Third-party developers already provide many examples of this kind of linking—this list of apps compatible with the Hook linking utility gives a sense of what’s possible now. Independent—but not yet particularly coordinated—support also explains why a number of the original signatories to the Manifesto for Ubiquitous Linking are developers like Rich Siegel and Patrick Woolsey of Bare Bones (BBEdit), Ken Case of the Omni Group (OmniFocus), Eric Böhnisch-Volkmann of DEVONtechnologies (DEVONthink), Mark Bernstein of Eastgate Systems (Tinderbox), Michael Tsai (EagleFiler), Frank Blome of ProjectWizards (Merlin Project), Brett Terpstra (Marked 2), Angel Vu of Nitro Software (PDFpen), and Brian Shi of CogSci Apps (Hook). Support for linking is a rising tide that lifts all boats.

So what should you do?

  • Read the manifesto and its associated pages. Beyond the technical requirements for what constitutes ubiquitous linking, the motivation behind the manifesto is particularly worthwhile. If you support its goals, you can sign the manifesto as well.
  • Think about your workflow. How often do you browse or search when you could follow a link that you had made or that was made for you?

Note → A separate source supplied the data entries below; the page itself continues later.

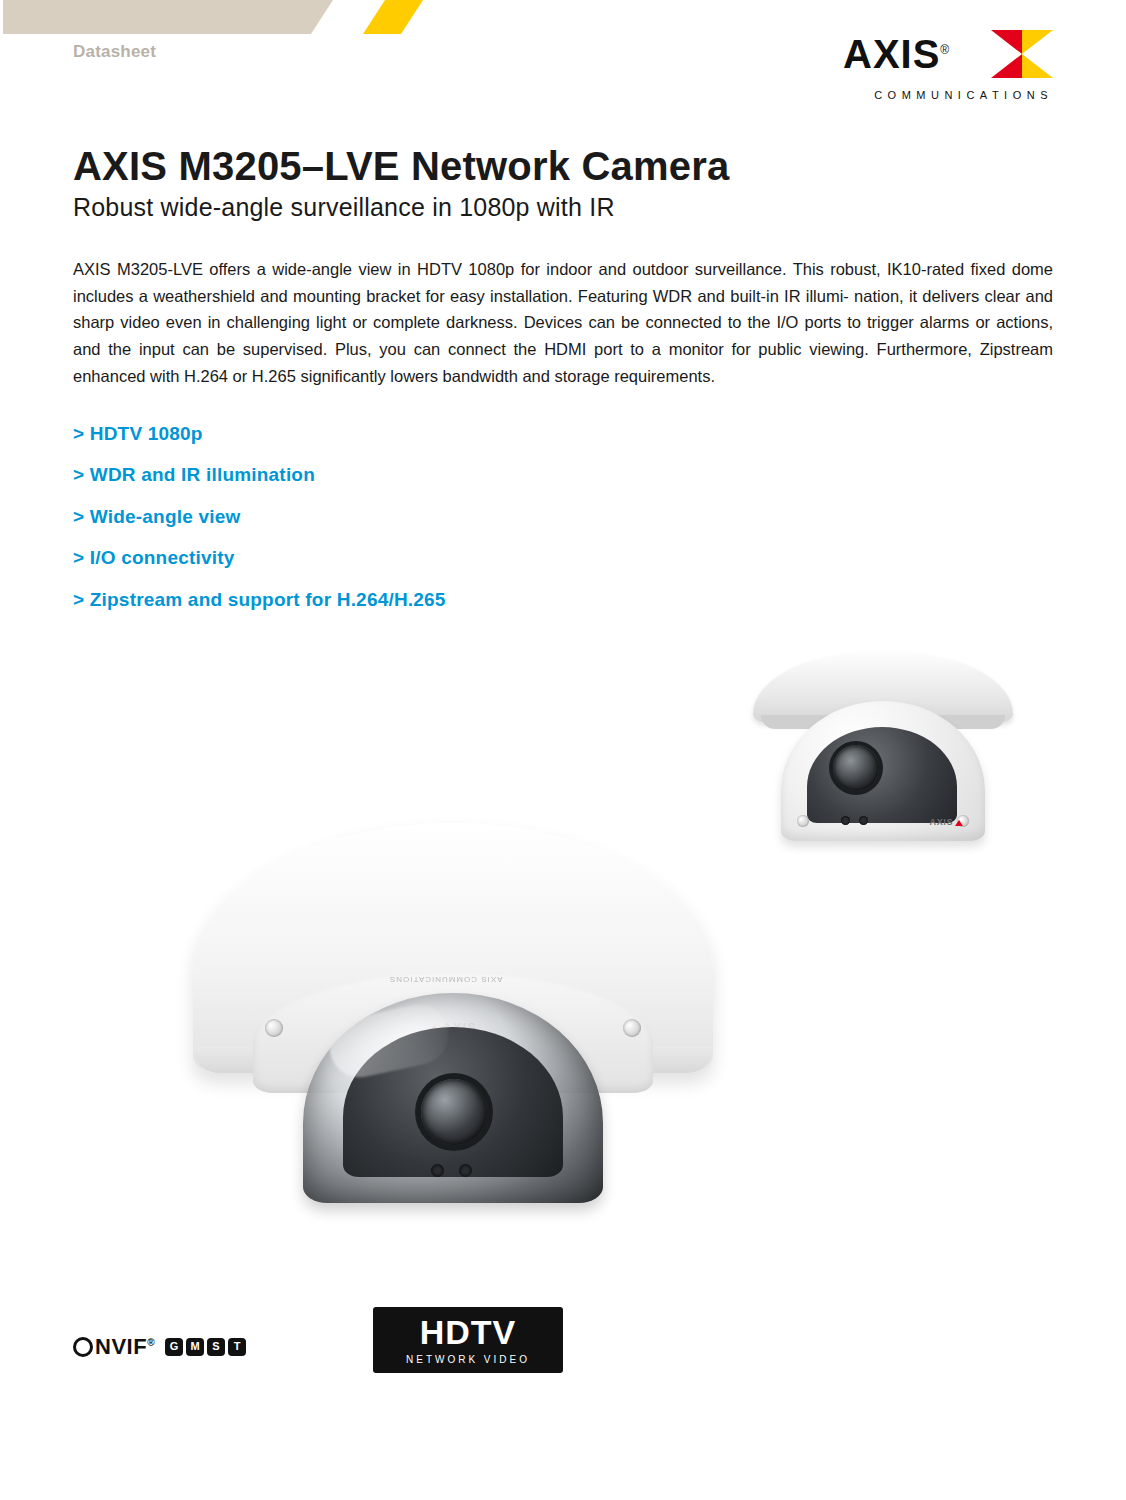Datasheet
AXIS®
Communications
AXIS M3205–LVE Network Camera
Robust wide-angle surveillance in 1080p with IR
AXIS M3205-LVE offers a wide-angle view in HDTV 1080p for indoor and outdoor surveillance. This robust, IK10-rated fixed dome includes a weathershield and mounting bracket for easy installation. Featuring WDR and built-in IR illumi‑ nation, it delivers clear and sharp video even in challenging light or complete darkness. Devices can be connected to the I/O ports to trigger alarms or actions, and the input can be supervised. Plus, you can connect the HDMI port to a monitor for public viewing. Furthermore, Zipstream enhanced with H.264 or H.265 significantly lowers bandwidth and storage requirements.
HDTV 1080p
WDR and IR illumination
Wide-angle view
I/O connectivity
Zipstream and support for H.264/H.265
AXIS
AXIS
AXIS COMMUNICATIONS
NVIF® GMST
HDTV
NETWORK VIDEO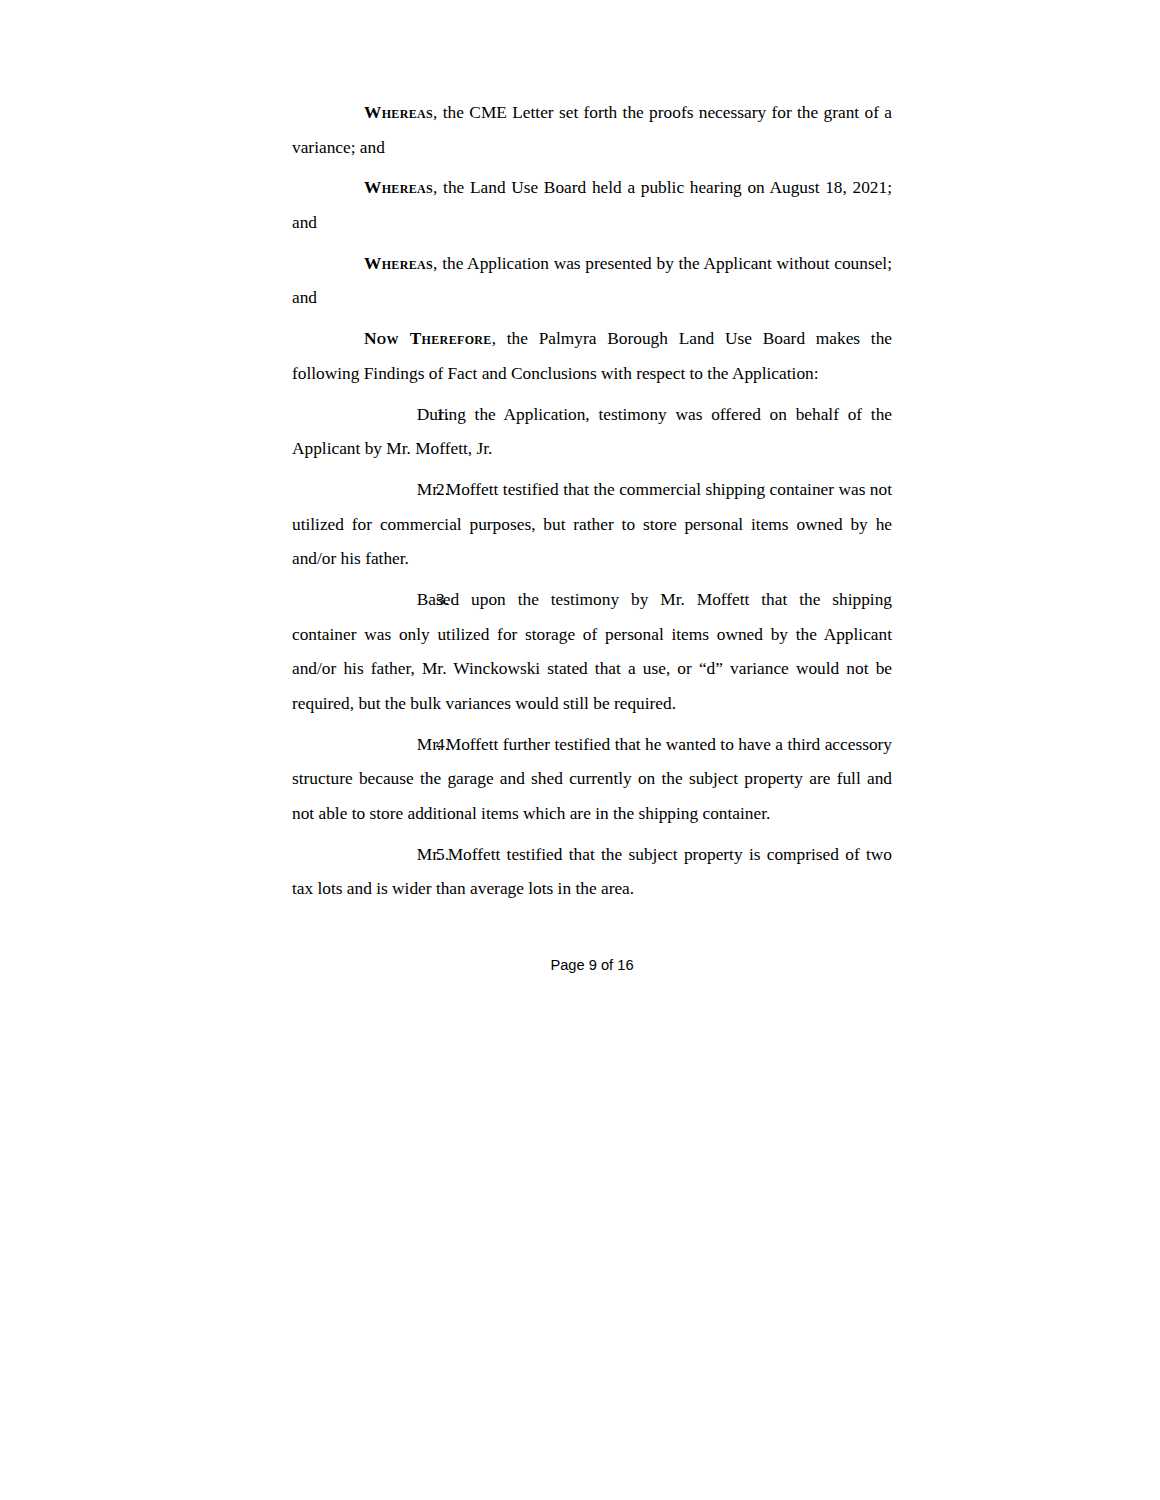Whereas, the CME Letter set forth the proofs necessary for the grant of a variance; and
Whereas, the Land Use Board held a public hearing on August 18, 2021; and
Whereas, the Application was presented by the Applicant without counsel; and
Now Therefore, the Palmyra Borough Land Use Board makes the following Findings of Fact and Conclusions with respect to the Application:
1. During the Application, testimony was offered on behalf of the Applicant by Mr. Moffett, Jr.
2. Mr. Moffett testified that the commercial shipping container was not utilized for commercial purposes, but rather to store personal items owned by he and/or his father.
3. Based upon the testimony by Mr. Moffett that the shipping container was only utilized for storage of personal items owned by the Applicant and/or his father, Mr. Winckowski stated that a use, or “d” variance would not be required, but the bulk variances would still be required.
4. Mr. Moffett further testified that he wanted to have a third accessory structure because the garage and shed currently on the subject property are full and not able to store additional items which are in the shipping container.
5. Mr. Moffett testified that the subject property is comprised of two tax lots and is wider than average lots in the area.
Page 9 of 16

If it’s a lot, perhaps there are ways you could use links to work more efficiently and avoid distractions.
  • Consider the apps you use. Which of them might benefit from linking, both outbound links to data in other apps and inbound links to internal data? Some apps may already have such features for you to explore; if not, file feature requests with the developers and send feedback to Apple.
  • Spread the word about the Manifesto for Ubiquitous Linking to others who might find it a compelling call to arms and benefit from thinking about linking or evangelizing it to others.

Now I need to do my own pondering about how I might include more linking in my life.